* **Revision tracking records**

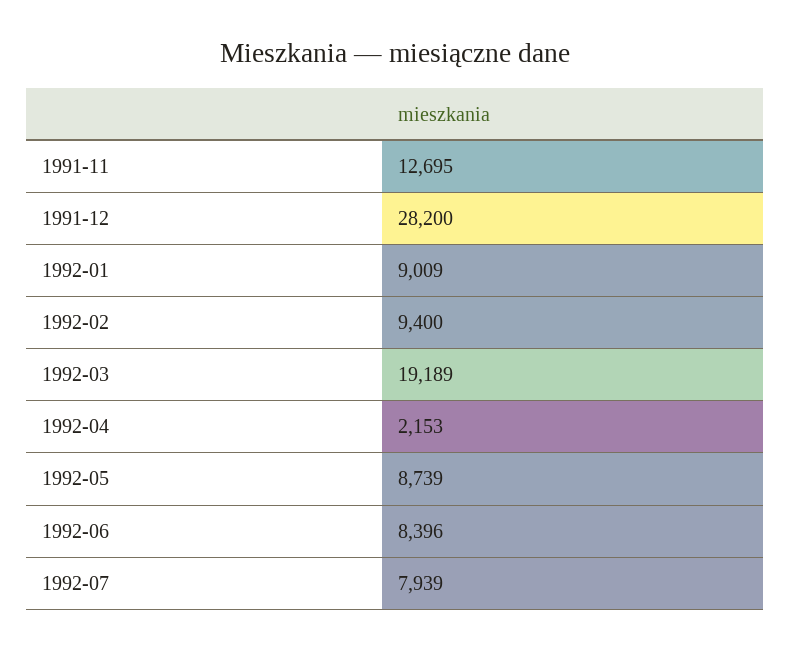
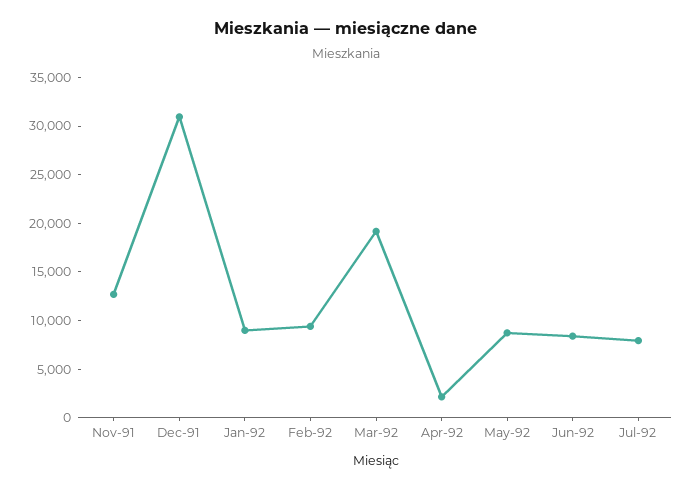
  {
    "1991-11": 12695,
-   "1991-12": 28200,
+   "1991-12": 31000,
    "1992-01": 9009,
    "1992-02": 9400,
    "1992-03": 19189,
    "1992-04": 2153,
    "1992-05": 8739,
    "1992-06": 8396,
    "1992-07": 7939
  }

* **What is expected**
Every line above should be returned exactly; the pictures stay out.

* **Answer box**
  {
    "1991-11": 12695,
-   "1991-12": 28200,
+   "1991-12": 31000,
    "1992-01": 9009,
    "1992-02": 9400,
    "1992-03": 19189,
    "1992-04": 2153,
    "1992-05": 8739,
    "1992-06": 8396,
    "1992-07": 7939
  }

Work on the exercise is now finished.